* [Trecho do documento]:
□ □ □ □
A vida de Mariana, que hoje tem 21 anos, se repete em adolescentes de muitas outras famílias. Mas, diferentemente dela, muitos desses jovens não procuram ajuda psiquiátrica ou psicológica por não saberem que esse comportamento é uma doença chamada depressão. E, se não for tratada, ela pode trazer graves conseqüências ou até levar ao suicídio.
Segundo Lee Fu I, psiquiatra infantil do Instituto de Psiquiatria da USP e conselheira da Abrata (Associação Brasileira de Familiares, Amigos e Portadores de Transtornos Afetivos), a depressão é causada por uma soma de fatores biológicos, psicológicos e sociais.
Em primeiro lugar, há indivíduos que nascem com predisposição genética para a depressão. Mas doenças crônicas, esforço e estresse físicos também podem ser causas, porque prejudicam processos mentais.
O fator psicológico é o que aconteceu na vida, algo grave ou a morte de um parente próximo, ou mesmo uma série sucessiva de coisas desagradáveis, mas não tão graves, como o fim do namoro, a morte do cachorro e um assalto.
Já o fator social são fatos que acontecem há muito tempo e devem continuar, como morar em uma cidade violenta ou pais que brigam o tempo inteiro.
"A soma das três coisas pode levar à doença. Mas a principal é a predisposição, já que muita gente, por exemplo, perde entes queridos e não entra em depressão", explica a médica.
Porém, para quem sofre da doença e não sabe, as causas pouco importam, já que o sofrimento é grande. "Tinha muitos amigos, mas, quando estava deprimido, não queria vê-los, queria ficar no meu canto. Dava vontade até mesmo de me matar. Depressão é um bagulho que faz você pensar de tudo", conta Marcelo, 17.
Aos dez anos, ele começou o tratamento, feito com a associação de remédios antidepressivos, receitados por psiquiatras, e terapia, conduzida por psicólogos ou psicanalistas.
Ao mesmo tempo que sofria sozinho, Marcelo ficava irritado com tudo e tinha um comportamento muitas vezes violento. Até um aparelho de TV ele chegou a jogar no chão.
"Melhorou muito quando comecei a tomar os remédios. Mas só fui me sentir bem com 15 anos, pois comecei a perceber que não adiantava ficar bravo, que era uma coisa passageira. Comecei a me tocar. O remédio ajudou muito, porque ele faz você não se sentir mal."
A terapia também o auxilia até hoje. "Converso sobre tudo o que acontece comigo, falo o que sinto, como está a minha cabeça, o que eu posso fazer para melhorar o meu futuro", diz.
□ □ □ □
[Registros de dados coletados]
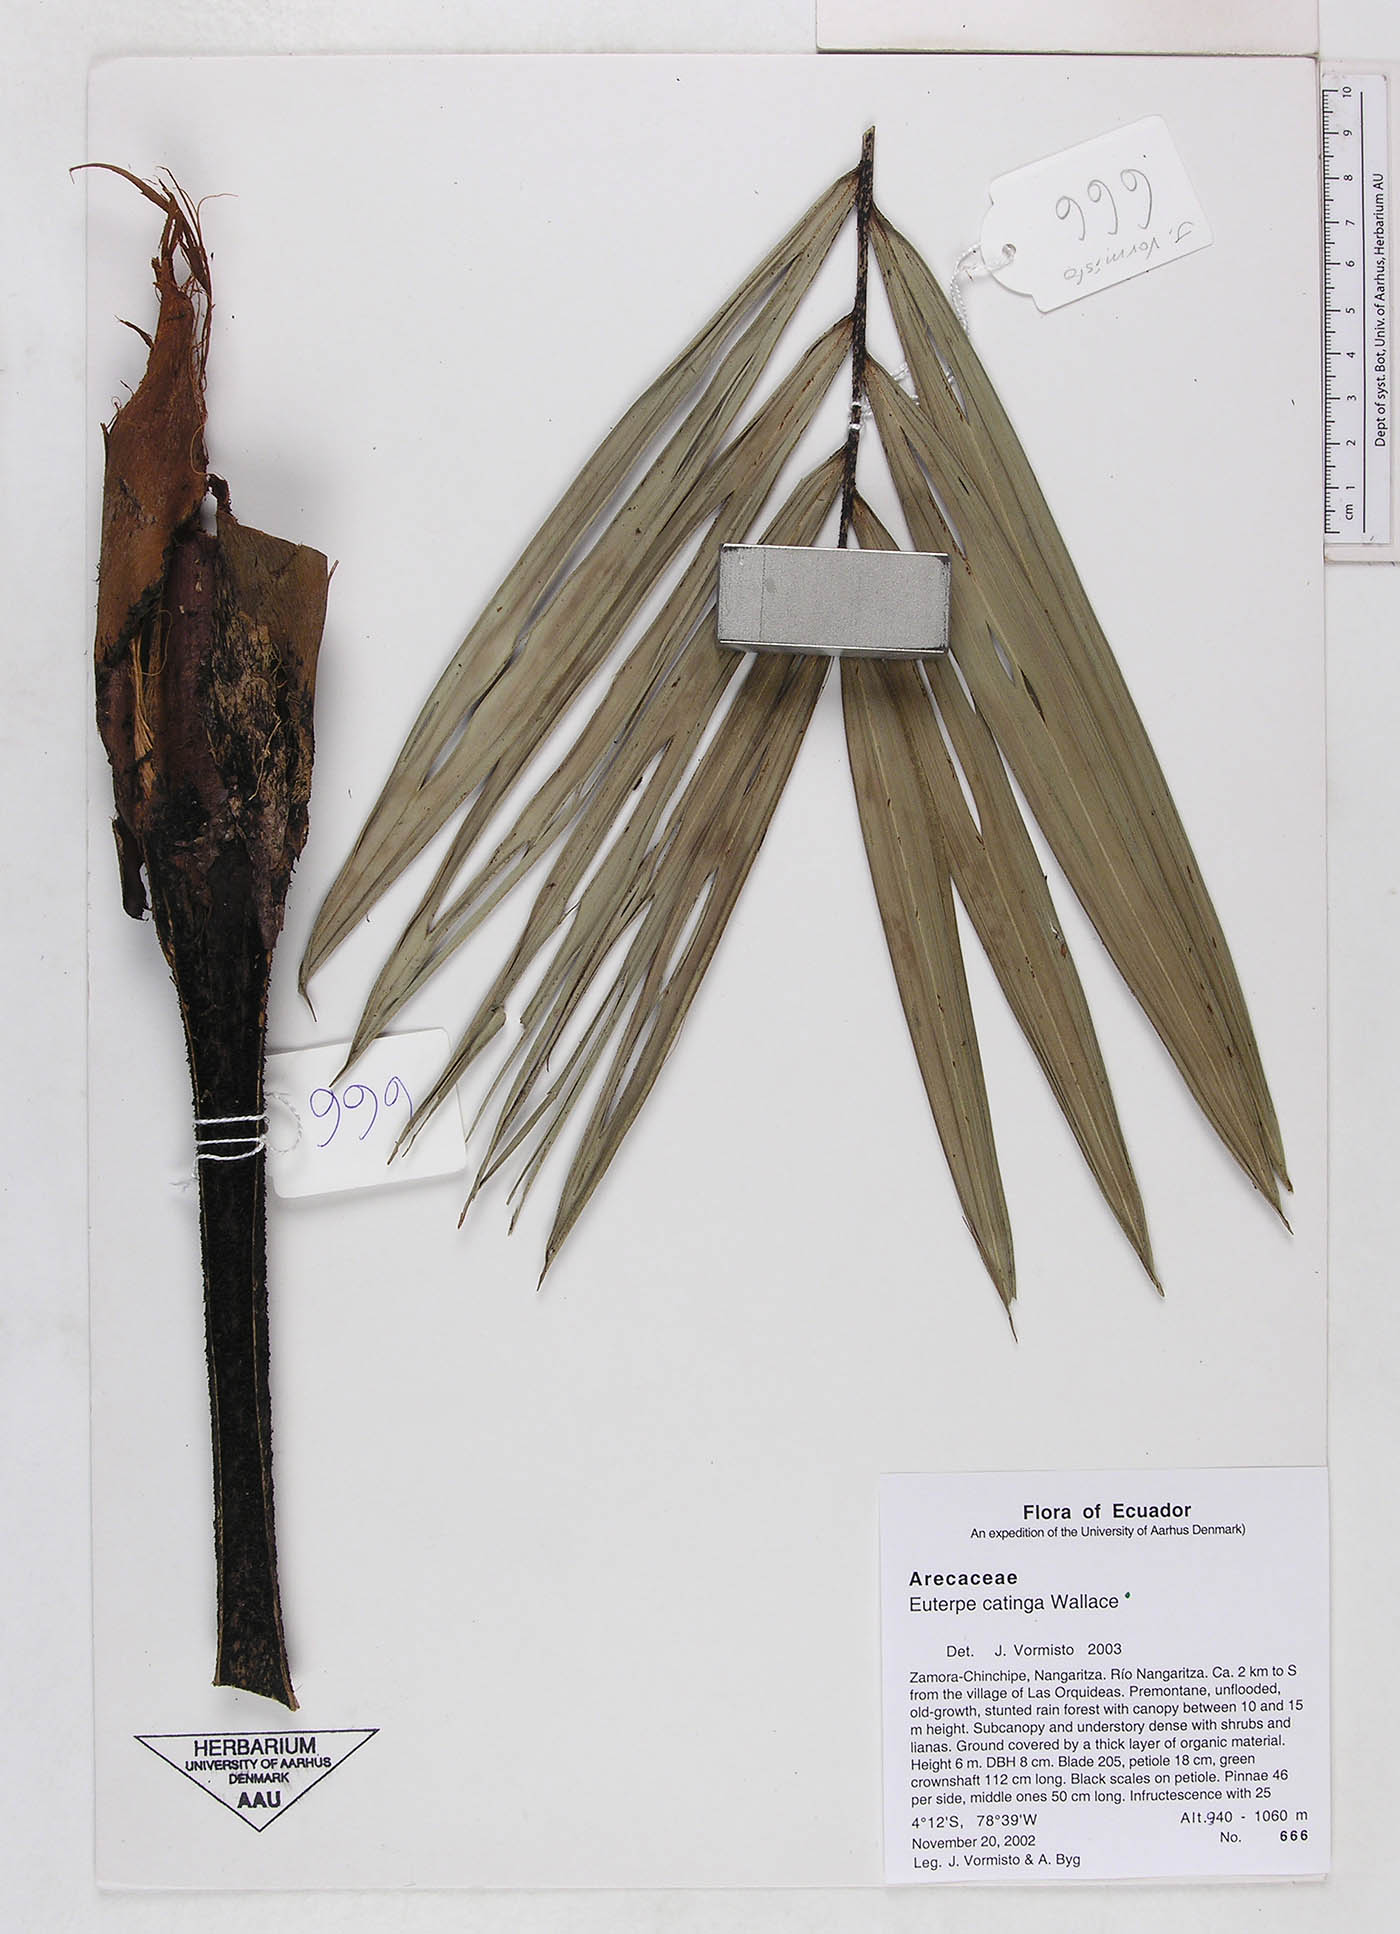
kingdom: Plantae
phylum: Tracheophyta
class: Liliopsida
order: Arecales
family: Arecaceae
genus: Euterpe
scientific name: Euterpe catinga
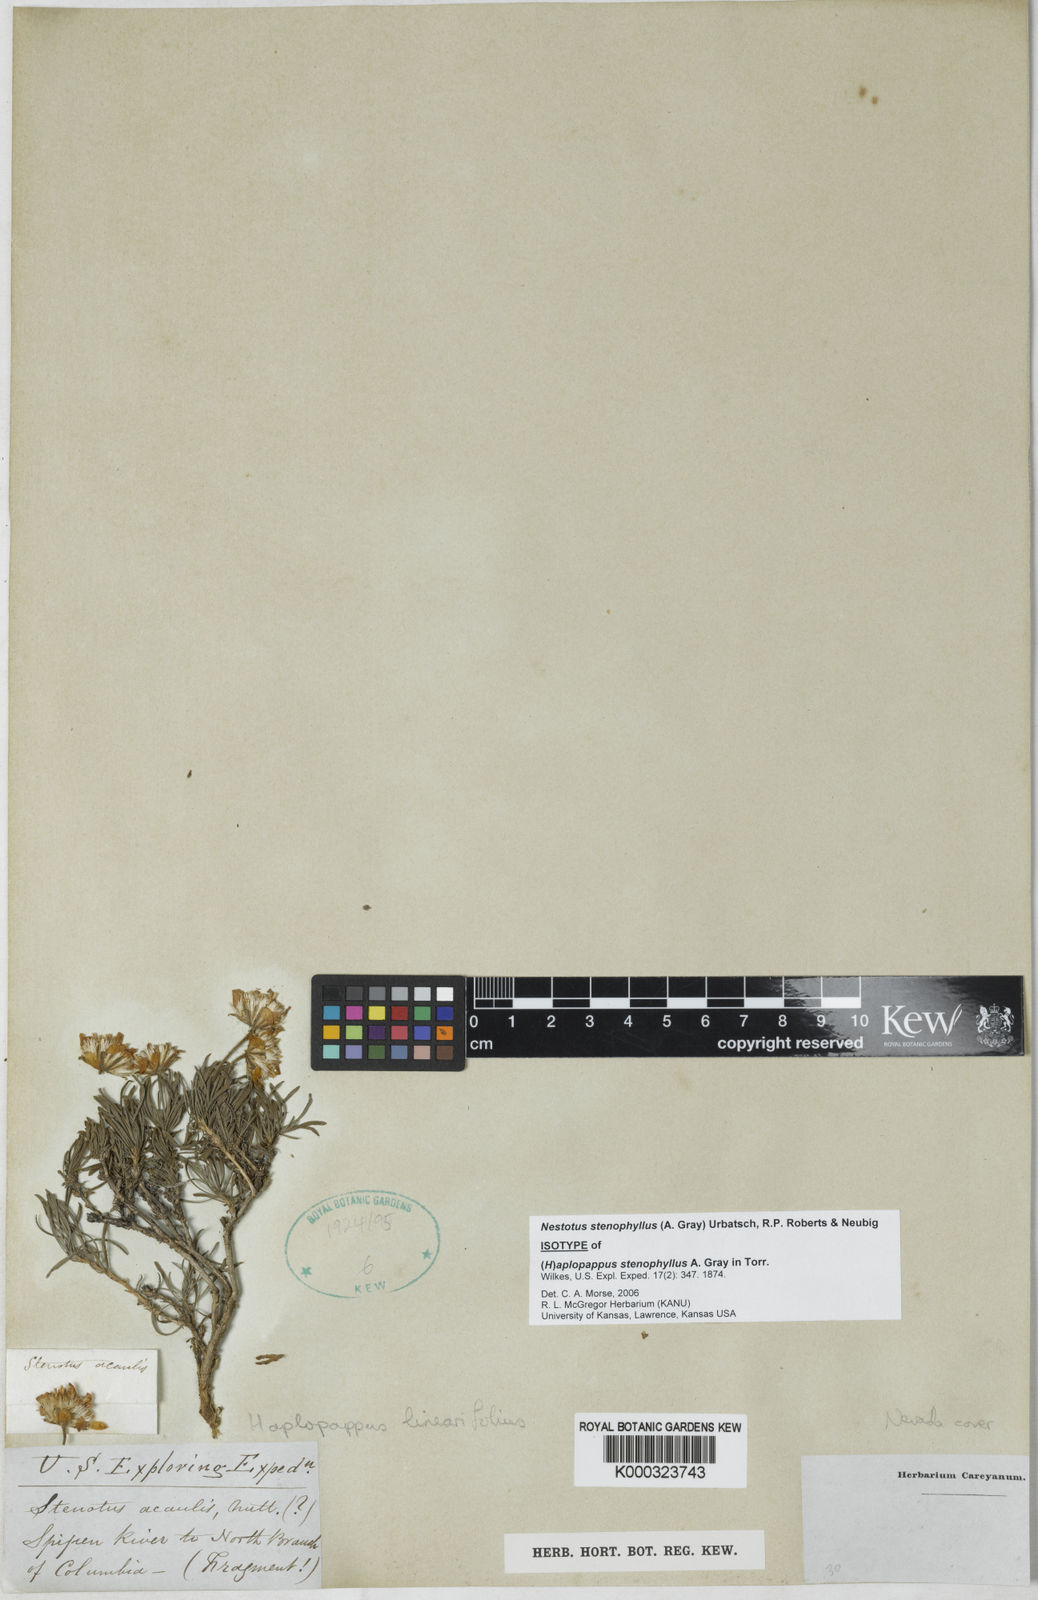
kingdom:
□ □ □ □
* [Tarefas]:
1. Transcreva o trecho do texto sobre depressão na adolescência que começa nas palavras "Porém, para quem" e termina logo após "conta Marcelo, 17.".
2. Dê continuidade ao texto sobre depressão na adolescência a partir do ponto em que ele termina.

* [Respostas]:
1.
Porém, para quem sofre da doença e não sabe, as causas pouco importam, já que o sofrimento é grande. "Tinha muitos amigos, mas, quando estava deprimido, não queria vê-los, queria ficar no meu canto. Dava vontade até mesmo de me matar. Depressão é um bagulho que faz você pensar de tudo", conta Marcelo, 17.

2.
Depressão normal
Variações de humor nessa idade são normais, por causa das mudanças físicas e hormonais e pelo questionamento e pela busca de uma série de novos valores que não eram claros na infância. "Quando avaliamos adolescentes, somos mais tolerantes, porque é um período turbulento. Nessa idade, eles dormem, agitam um monte e depois dormem de novo. É normal", explica Leila Tardivo, profª. de psicopatologia do Instituto de Psicologia da USP.
"A depressão implica disfunção, em ter algum prejuízo na vida. Todo mundo tem os sintomas da depressão, porque são sintomas humanos. O que precisa ver é se a pessoa tem sofrimento em razão desses sintomas, como a dificuldade para fazer novos amigos ou o baixo rendimento escolar", explica o psiquiatra Marcos Tomanik Mercadante, professor da Universidade Presbiteriana Mackenzie e da Unifesp (Universidade Federal de São Paulo).
Segundo a jovem Mariana, que hoje leva uma vida normal, o primeiro passo antes de procurar ajuda é admitir que você está mal. Não é o mundo que está mal com você. "Tenha certeza de que vai passar uma hora ou outra, de que você não vai ficar assim pelo resto da vida. Se procurar ajuda, vai resolver."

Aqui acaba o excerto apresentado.